Construction of the transfer building is scheduled to start in the first quarter of 2023, with completion in 2025. In the transfer building, the delivered packages of low and intermediate level radioactive waste will first be radiologically checked, then unloaded from trucks and rail cars and finally prepared for transport underground. In the event of unforeseeable shutdowns of the mine system, the buffer storage building directly connected to the transfer building can temporarily receive containers until they can finally be taken underground.

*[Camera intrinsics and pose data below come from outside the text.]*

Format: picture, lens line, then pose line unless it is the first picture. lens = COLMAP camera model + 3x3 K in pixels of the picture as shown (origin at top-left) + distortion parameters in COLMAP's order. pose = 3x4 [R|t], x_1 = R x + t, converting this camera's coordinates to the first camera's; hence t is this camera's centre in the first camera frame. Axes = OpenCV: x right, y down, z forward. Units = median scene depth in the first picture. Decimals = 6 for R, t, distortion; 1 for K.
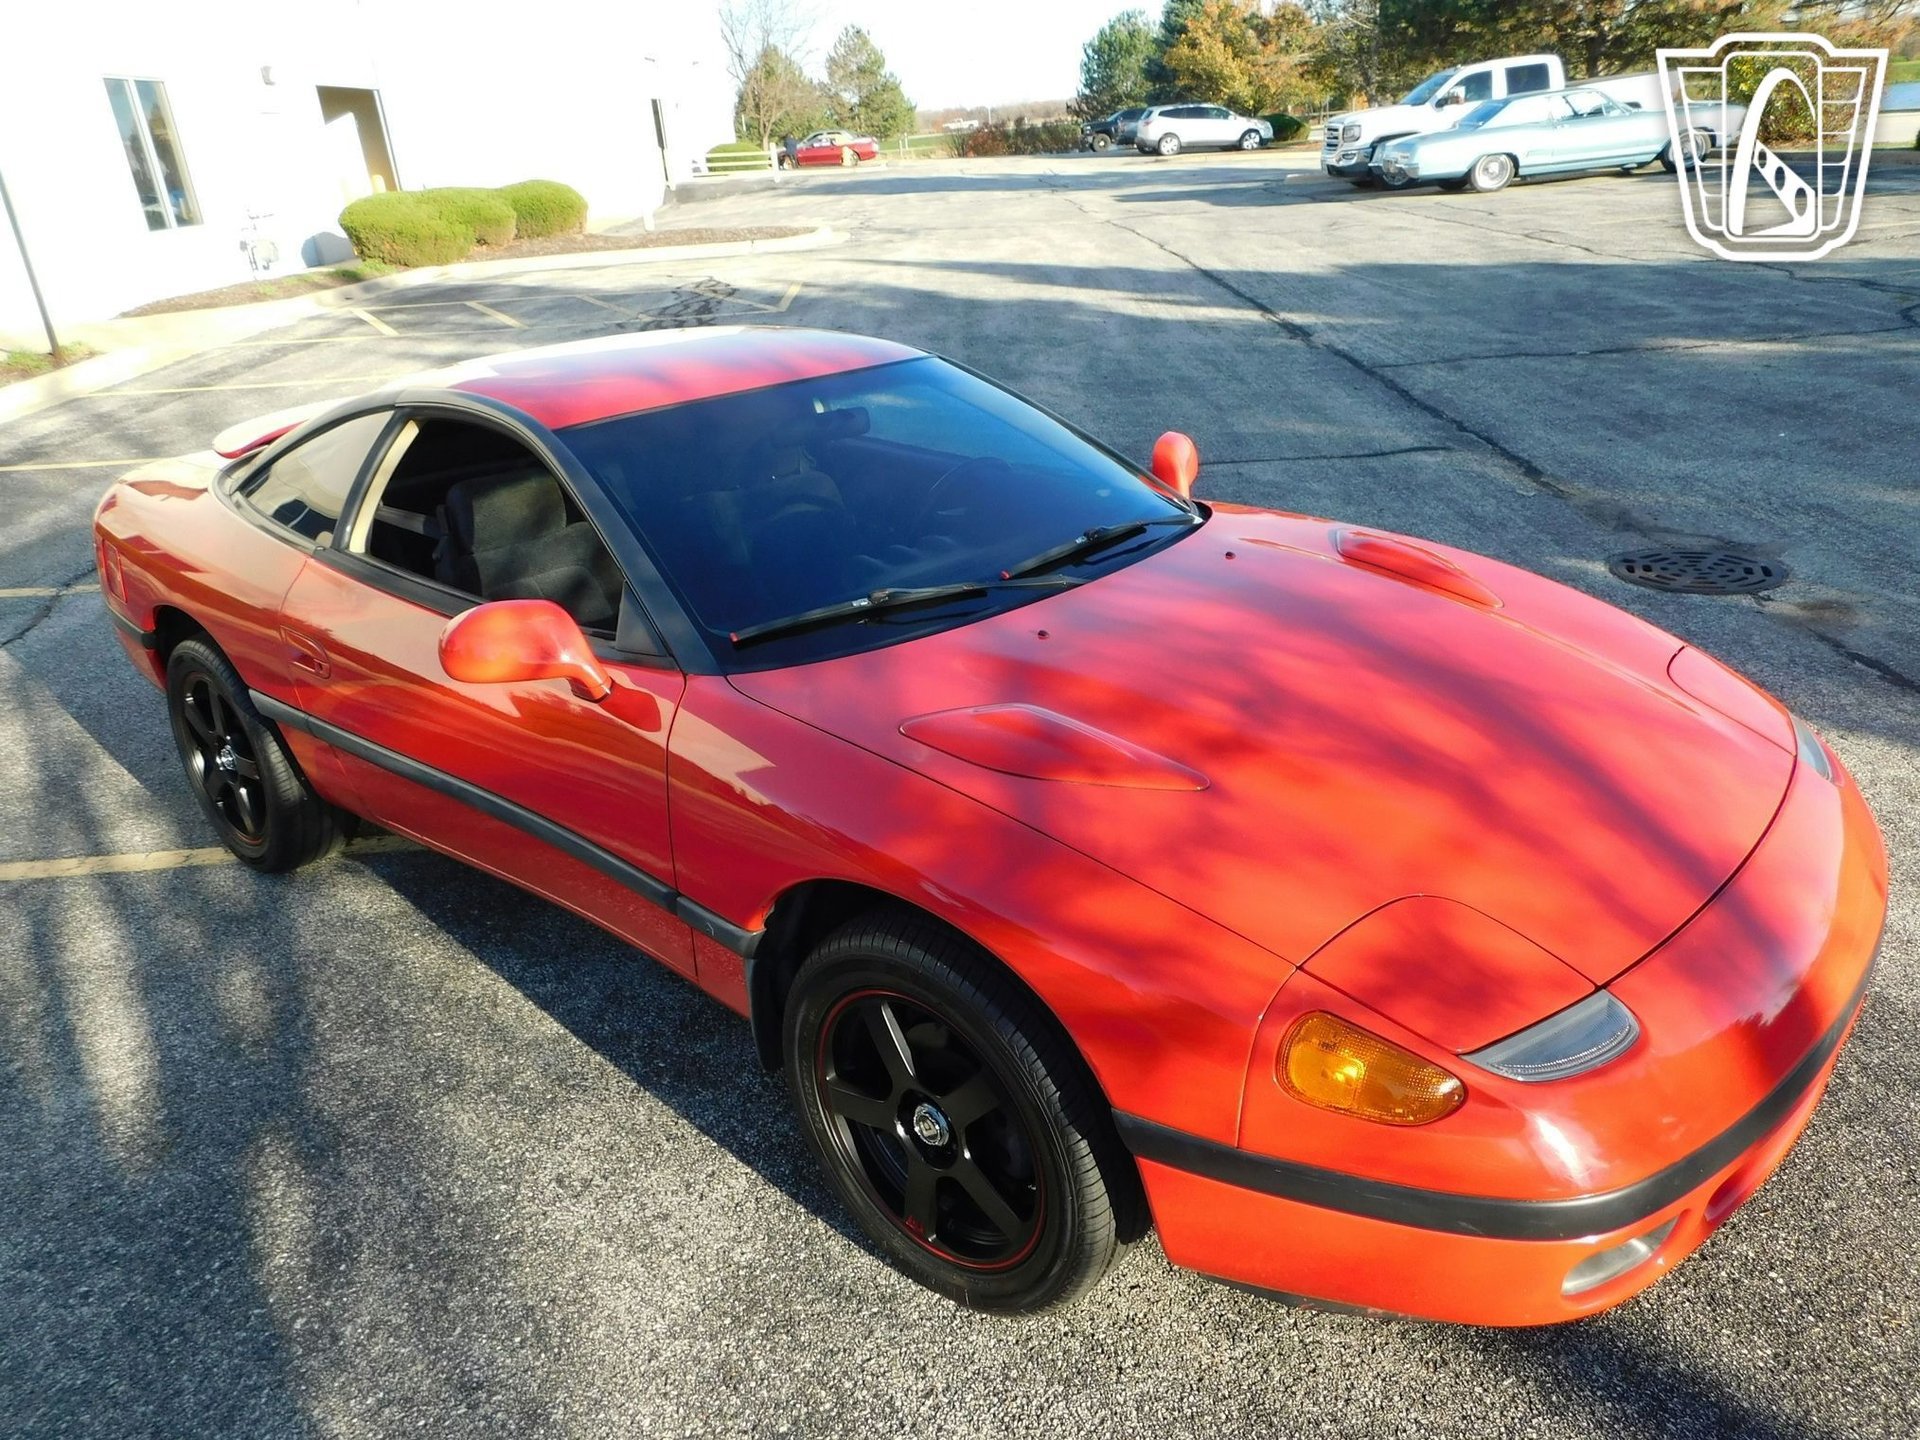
lens RADIAL K [[1478.7, 0, 960.0], [0, 1478.7, 720.0], [0, 0, 1]] dist [0.013398, 0.003910]
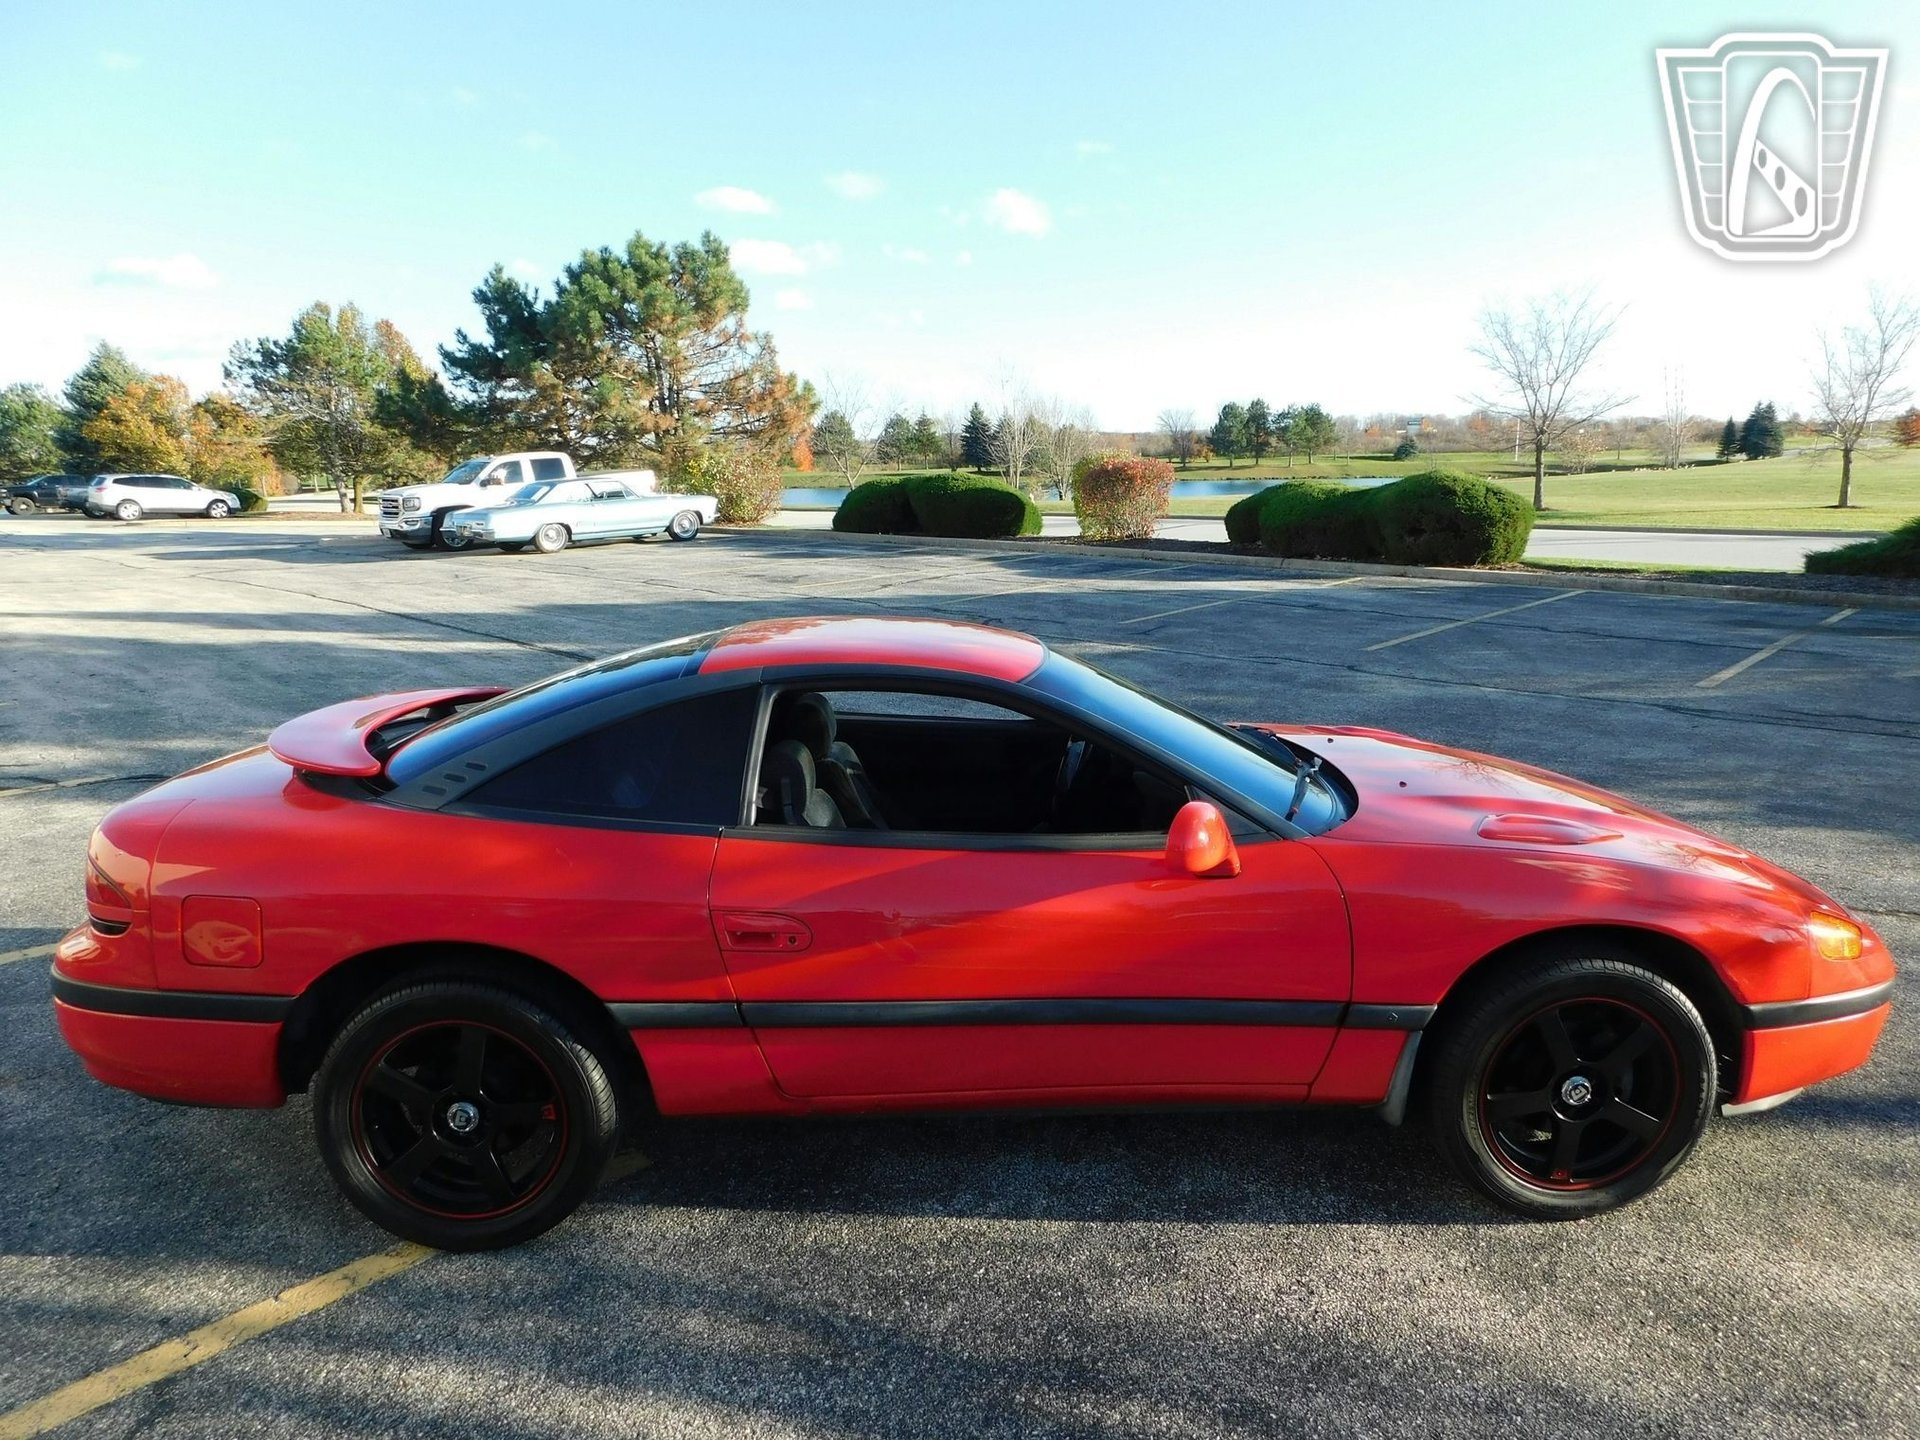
lens RADIAL K [[1317.6, 0, 960.9], [0, 1317.6, 725.8], [0, 0, 1]] dist [-0.056466, 0.062857]
pose [[0.712792, -0.076753, 0.697163, -0.163400], [0.226384, 0.965970, -0.125112, -0.006788], [-0.663836, 0.247006, 0.705911, 0.048770]]
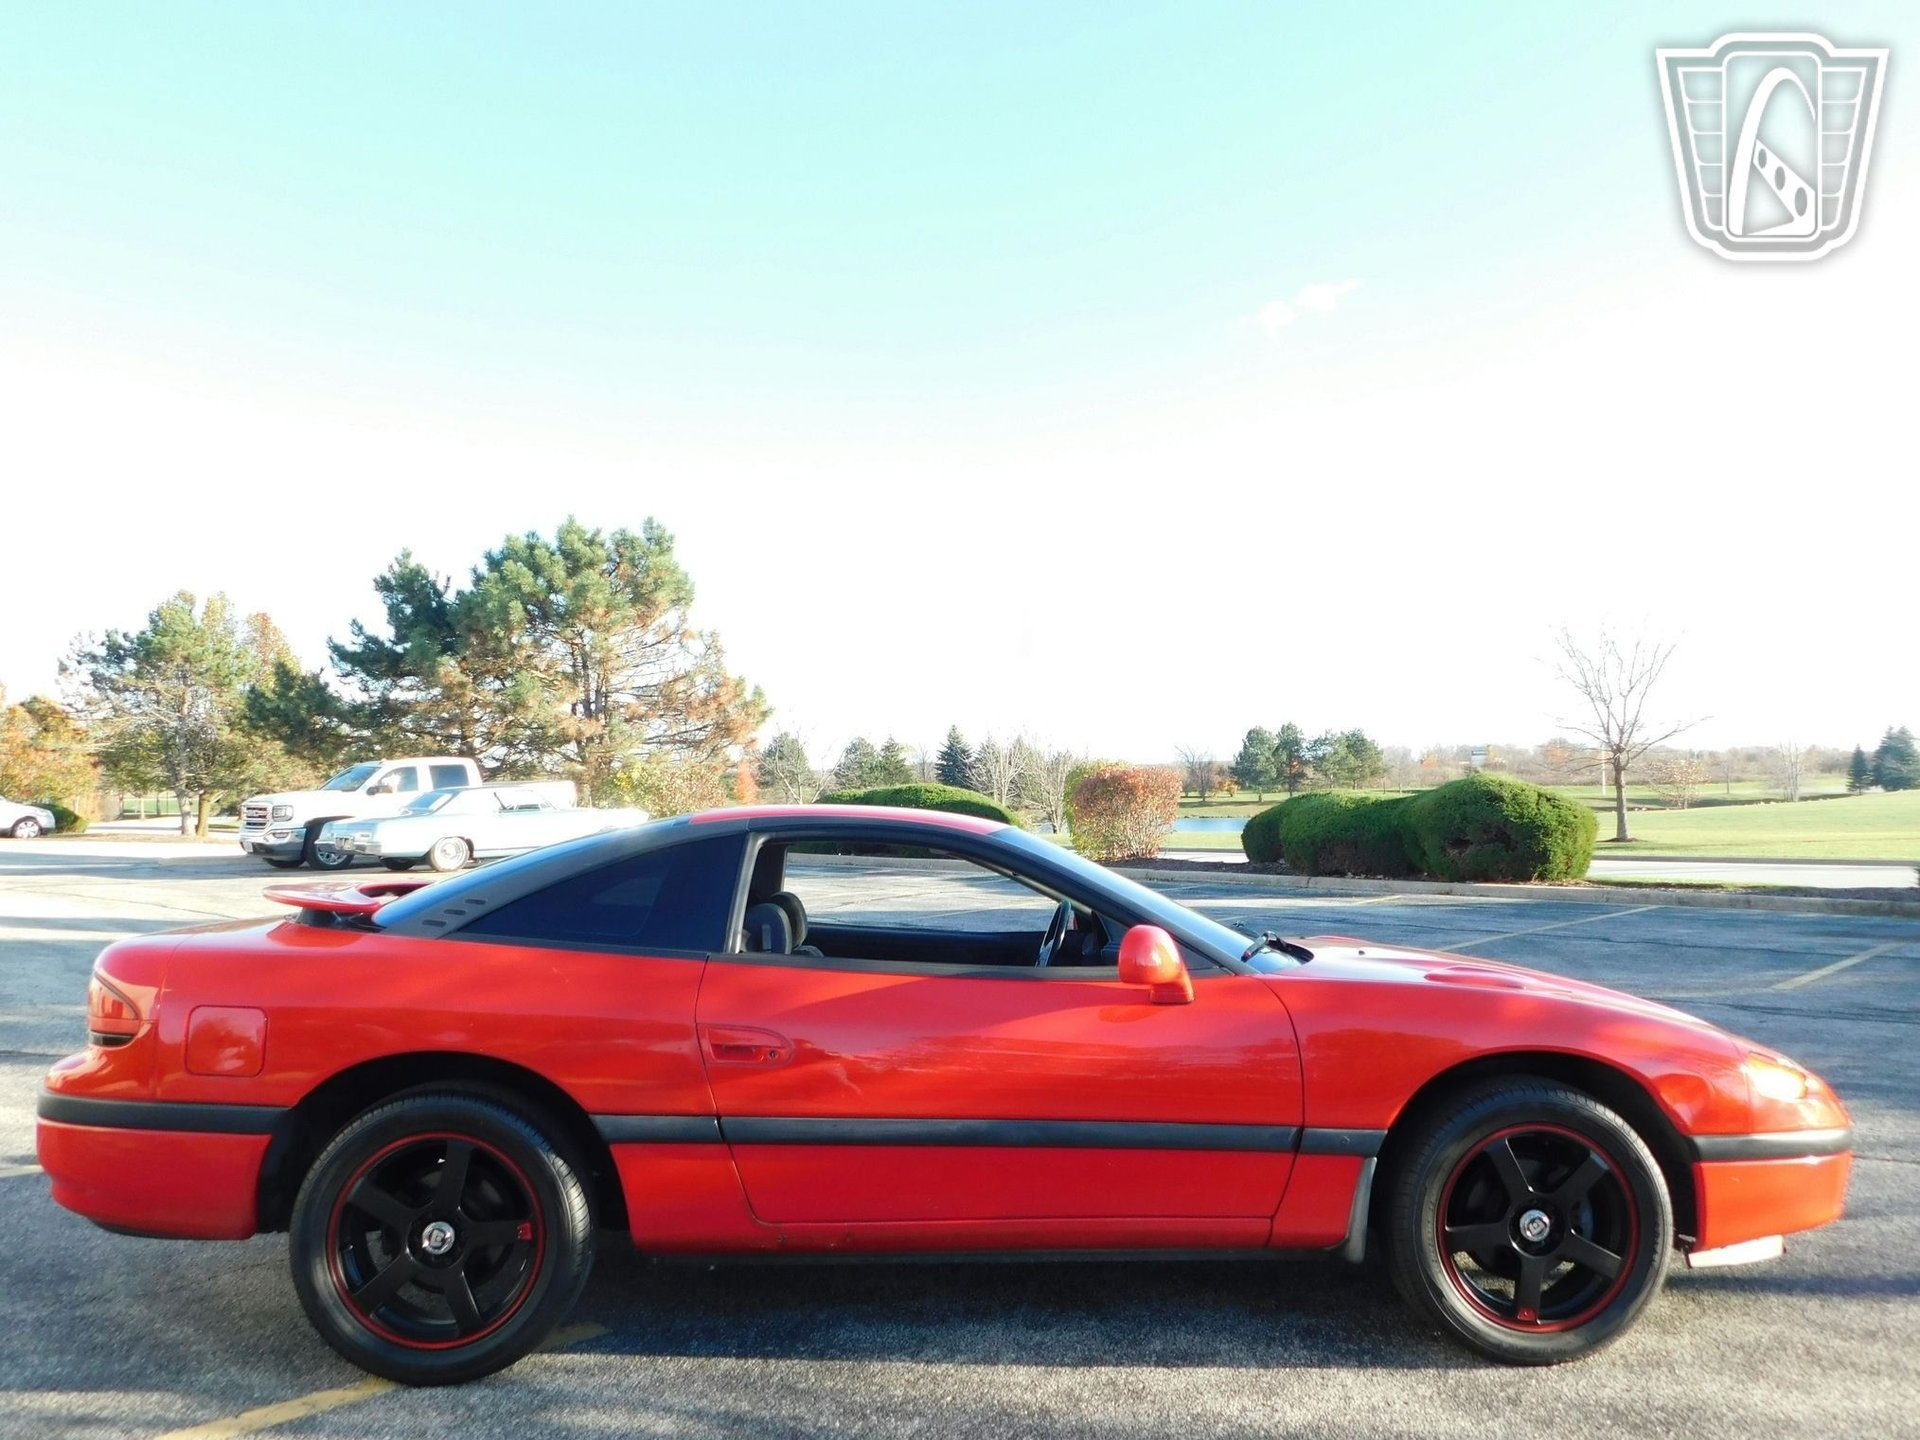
lens RADIAL K [[1627.3, 0, 960.0], [0, 1627.3, 720.0], [0, 0, 1]] dist [0.033303, 0.001724]
pose [[0.701601, 0.103570, 0.705003, -0.200041], [0.223311, 0.907583, -0.355564, 0.030321], [-0.676674, 0.406899, 0.613633, 0.021786]]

Krantz technology meets the highest safety requirements
The design and technical requirements for the buildings to be constructed are correspondingly high. The buildings are planned and implemented to be earthquake-proof under the supervision of the German Federal Office for the Safety of Nuclear Waste Management (BASE). Furthermore, particularly high safety requirements are placed on the ventilation systems to be installed there. Krantz’s proven ventilation technology guarantees safe and trouble-free operation of the systems.

Convincing references
After all, it is specifically in the field of nuclear ventilation systems as well as emergency systems that Krantz has successfully made a name for itself in a number of other projects in the past. In addition, Krantz has been equipping high-security laboratories of the Robert Koch Institute, the Friedrich Löffler Institute for Animal Health, the Bernhard Nocht Institute for Tropical Medicine, and the laboratories of the University of Marburg with high-performance filter and ventilation technology for decades, which is becoming increasingly important in times of pandemics.

Strong group of companies
“Our winning of the contract for this project shows once again that STEAG has truly comprehensive and detailed energy technology expertise within the Group, which goes far beyond issues of energy generation and distribution. Indeed, STEAG’s broad technical base enables it to offer solutions from a single source for almost all energy-related challenges,” says Dr. Ralf Schiele, Director for Market and Technology at STEAG GmbH. This makes STEAG an important enabler of the energy transition, whether it is a matter of ensuring security of supply in the face of the current energy crisis, the ramp-up of the hydrogen economy or – as in this case – the concrete implementation of the nuclear phase-out.